Activity: Copy the listing below exactly, but skip the pictures.

[Start of Attachment]

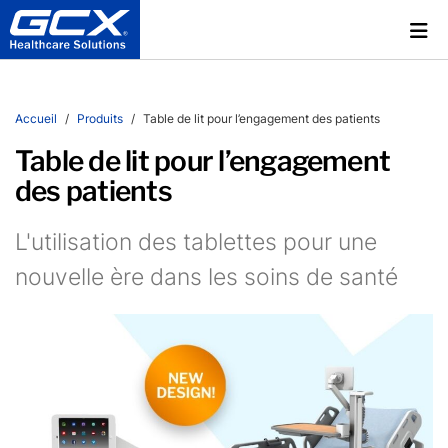
Accueil
Produits
Table de lit pour l’engagement des patients
Table de lit pour l’engagement
des patients
L'utilisation des tablettes pour une
nouvelle ère dans les soins de santé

[End of Attachment]

Answer box:
Accueil
Produits
Table de lit pour l’engagement des patients
Table de lit pour l’engagement
des patients
L'utilisation des tablettes pour une
nouvelle ère dans les soins de santé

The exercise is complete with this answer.